Satelit9.com,Jakarta- Komisi Pemberantasan Korupsi (KPK) kembali menjadwalkan pemeriksaan terhadap dua pejabat perusahaan kontraktor PT Adhi Karya selaku pemegang breakable proyek pembangunan pusat olahraga Hambalang di Bogor, Jawa Barat.
Dua orang yang diperiksa adalah Direktur Operasional I PT Adhi Karya Teuku Bagus Mohamad Noor dan Kasir PT Adhi Karya Divisi Konstruksi I Henny Susanti. "Yang bersangkutan diperiksa sebagai saksi," ujar Kepala Bagian Informasi dan Pemberitaan KPK Priharsa Nugraha di Gedung KPK, Jakarta, Senin (17/9).
PT Adhi Karya bersama PT Wijaya Karya merupakan dua perusahaan pemegang breakable proyek senilai Rp2,5 triliun ini. Kedua perusahaan blueprint merah itu diduga ikut bermain dalam skandal korupsi yang menetapkan Kepala Biro Keuangan Kemenpora Dedy Kusdinar sebagai tersangka.

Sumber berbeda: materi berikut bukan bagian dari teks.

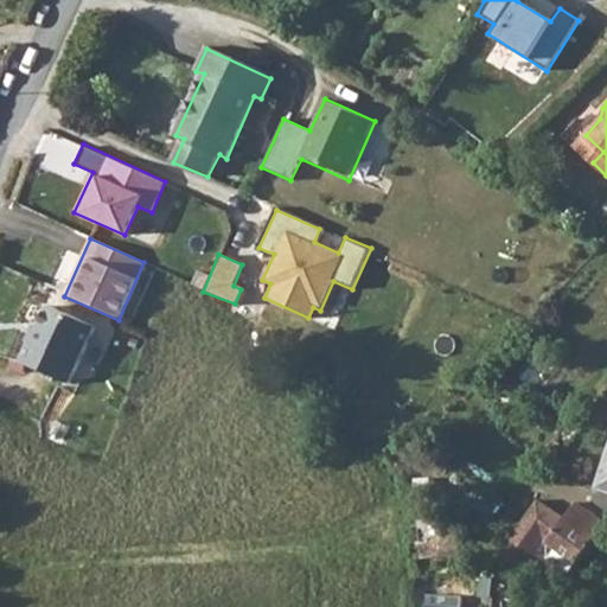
[(37,343),(27,362),(76,384),(101,326),(57,306),(45,331),(50,333),(44,346),(37,343)]
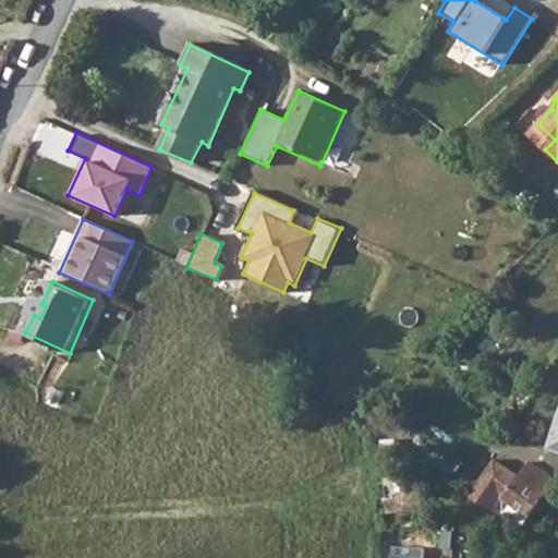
[(499,458),(461,509),(488,531),(510,505),(529,519),(557,481),(531,461),(520,473),(499,458)]
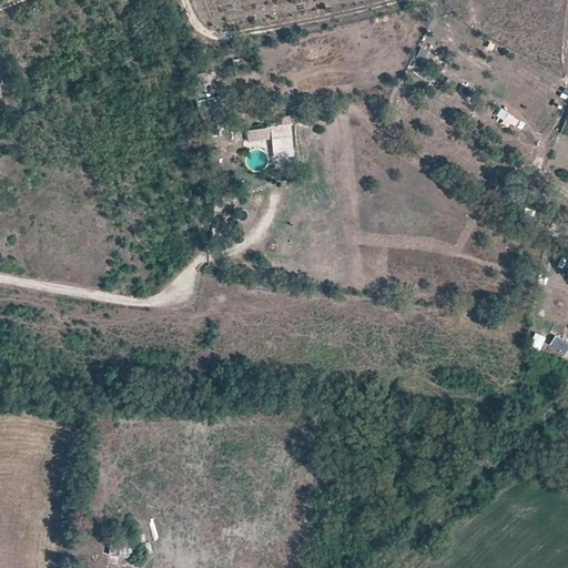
[(211,83),(208,72),(192,75),(194,87),(211,83)]
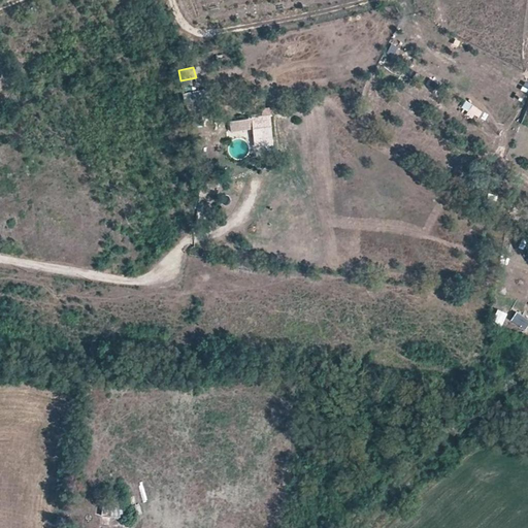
[(199,91),(196,77),(180,80),(186,102),(208,97),(206,89),(199,91)]
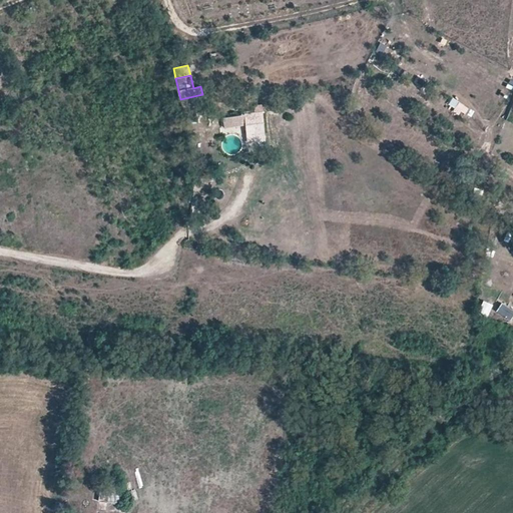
[(454,111),(471,119),(475,111),(458,103),(454,111)]
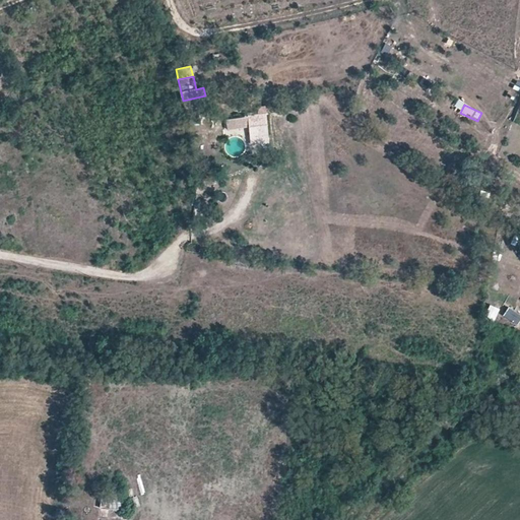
[(265,114),(226,119),(228,129),(249,127),(266,125),(265,114)]
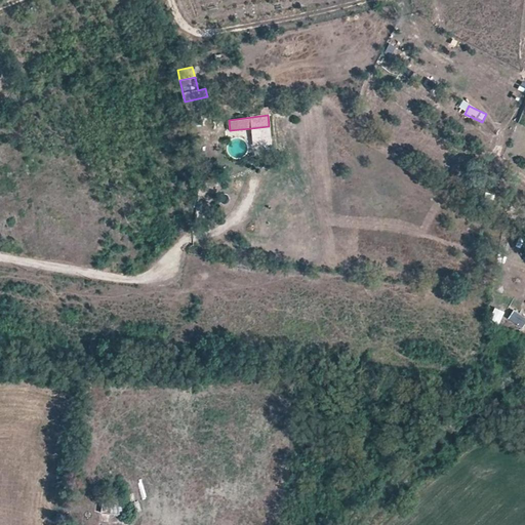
[(269,126),(251,128),(253,147),(271,144),(269,126)]
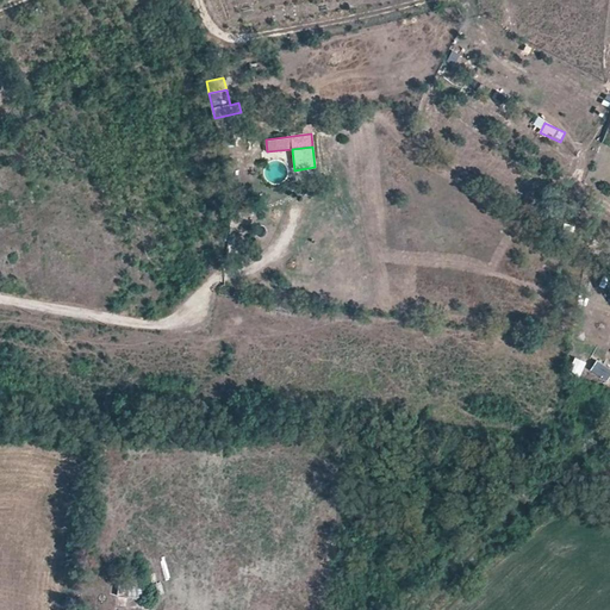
[(248,225),(246,207),(228,211),(230,228),(248,225)]
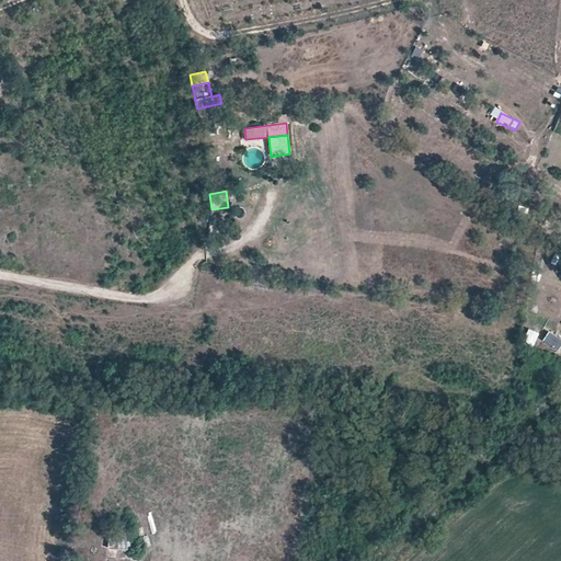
[(560,343),(560,339),(545,330),(541,336),(538,343),(556,353),(560,343)]
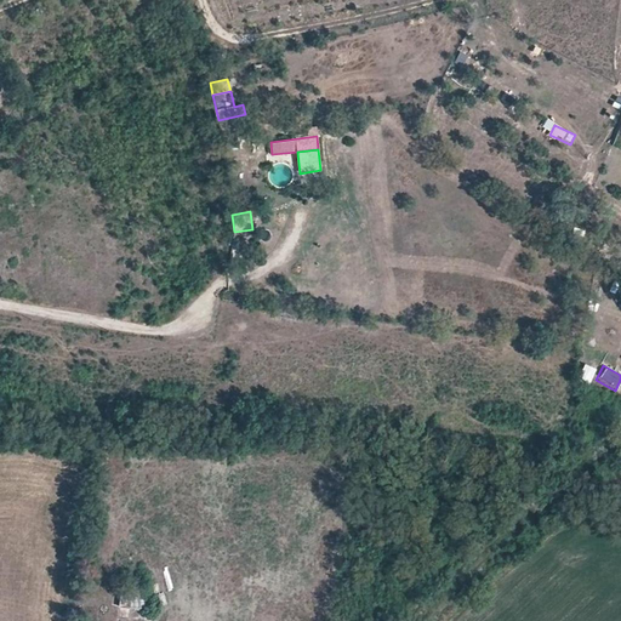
[(596,380),(599,372),(587,366),(580,382),(592,387),(596,380)]
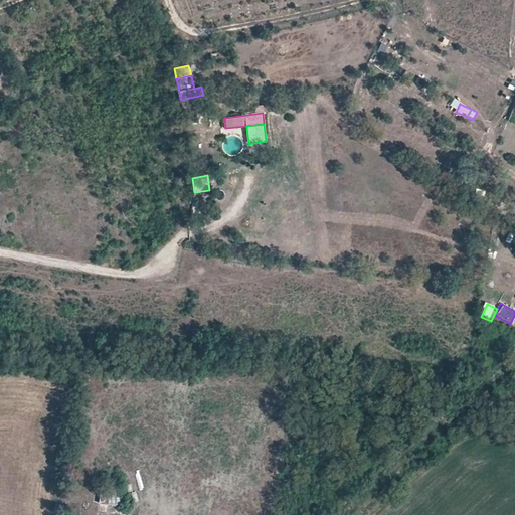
All buildings are outlined.
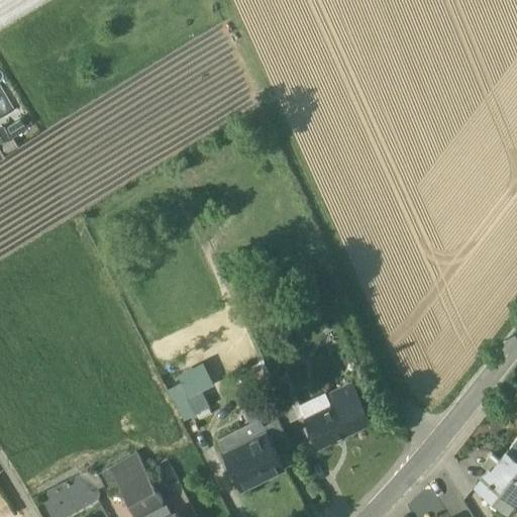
[(186,391),(188,395),(201,389),(214,383),(203,360),(177,373),(182,381),(186,391)]
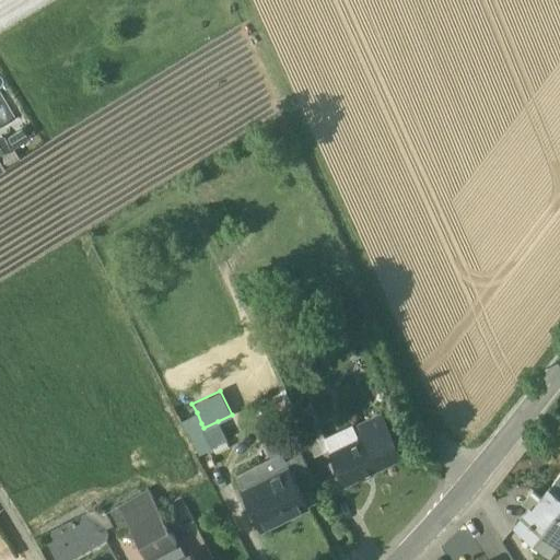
[(383,410),(359,422),(361,428),(364,435),(388,423),(383,410)]
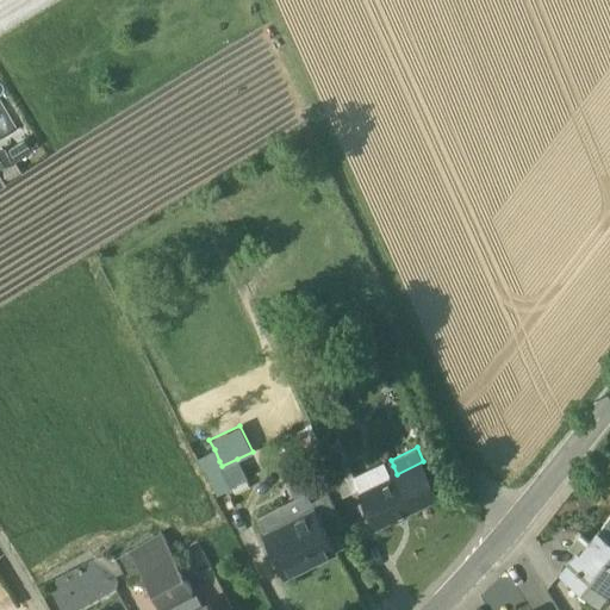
[(215,449),(197,458),(203,471),(205,470),(205,468),(219,461),(215,449)]
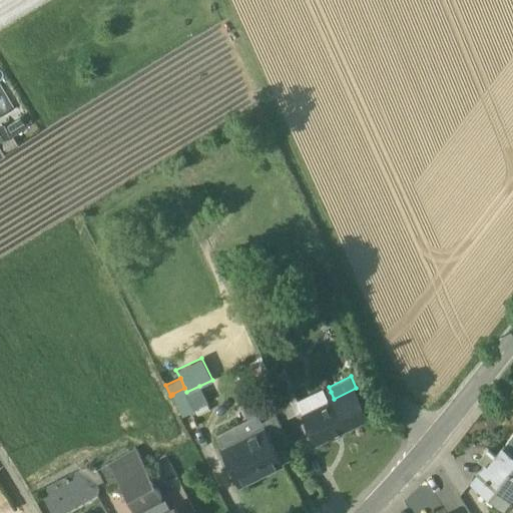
[(199,386),(186,392),(194,408),(207,402),(199,386)]
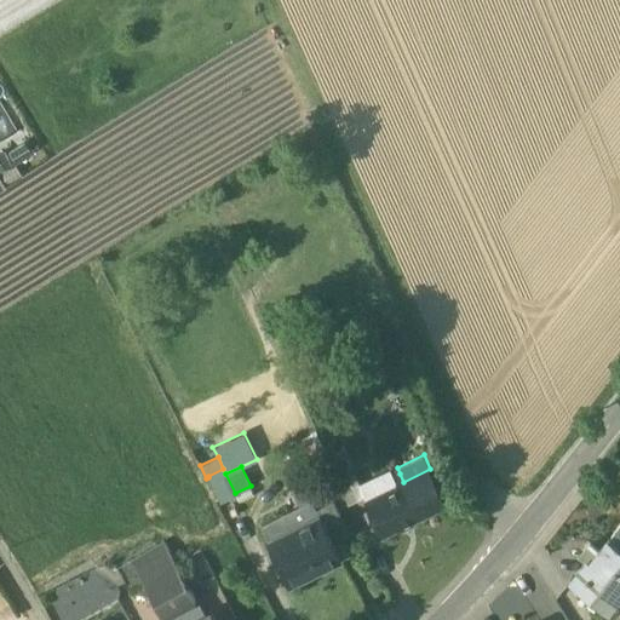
[(397,468),(359,486),(362,494),(365,500),(396,484),(392,477),(400,474),(397,468)]
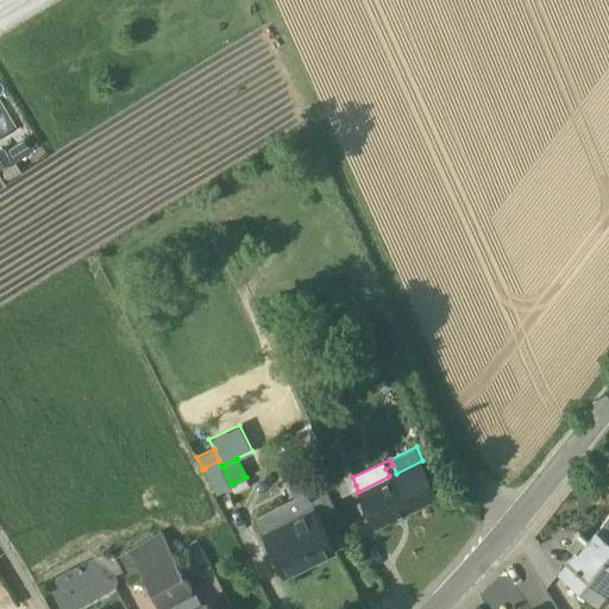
[(221,465),(219,460),(205,468),(205,469),(217,494),(232,487),(231,484),(221,465)]
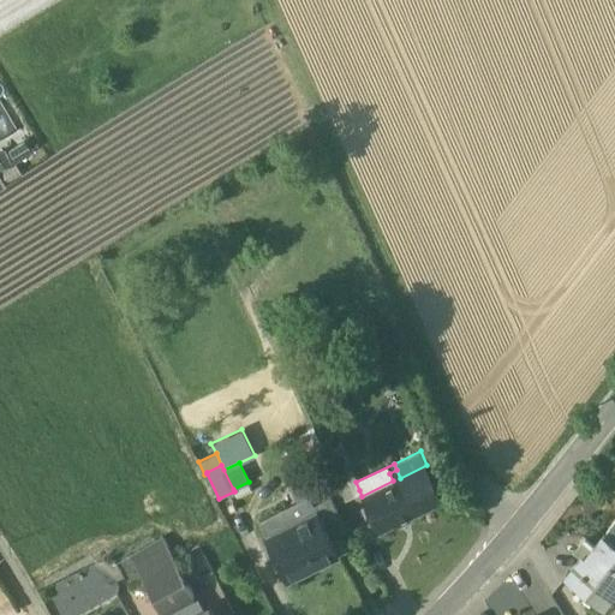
[(427,465),(400,478),(415,509),(441,496),(427,465)]
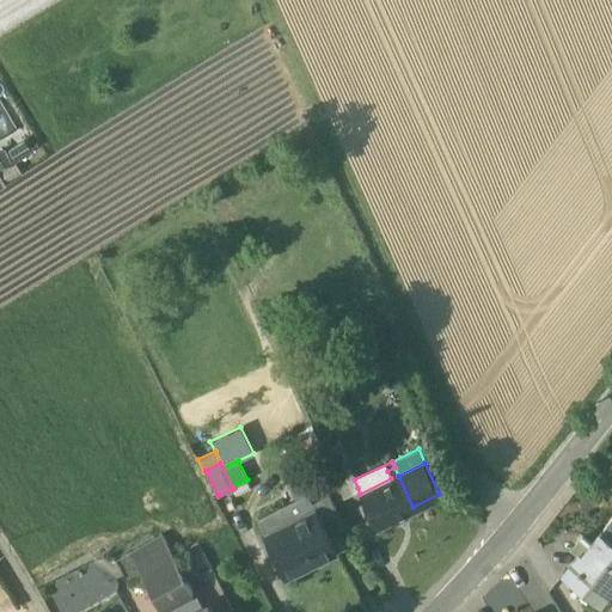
[(347,465),(331,472),(342,495),(357,488),(354,479),(347,465)]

Deddy Kusdinar yang juga Pejabat Pembuat Komitmen Proyek Hambalang diduga menyalahgunakan wewenangnya. Atas dasar itu, Deddy telah melanggar Pasal 2 ayat 1 atau pasal 3 UU Pemberantasan Tindak Pidana Korupsi jonto Pasal 55 ayat 1 ke 1 KUHP. Namun hingga kini, KPK belum juga memeriksa Deddy sebagai tersangka meski KPK berjanji akan memeriksa Deddy setelah Lebaran.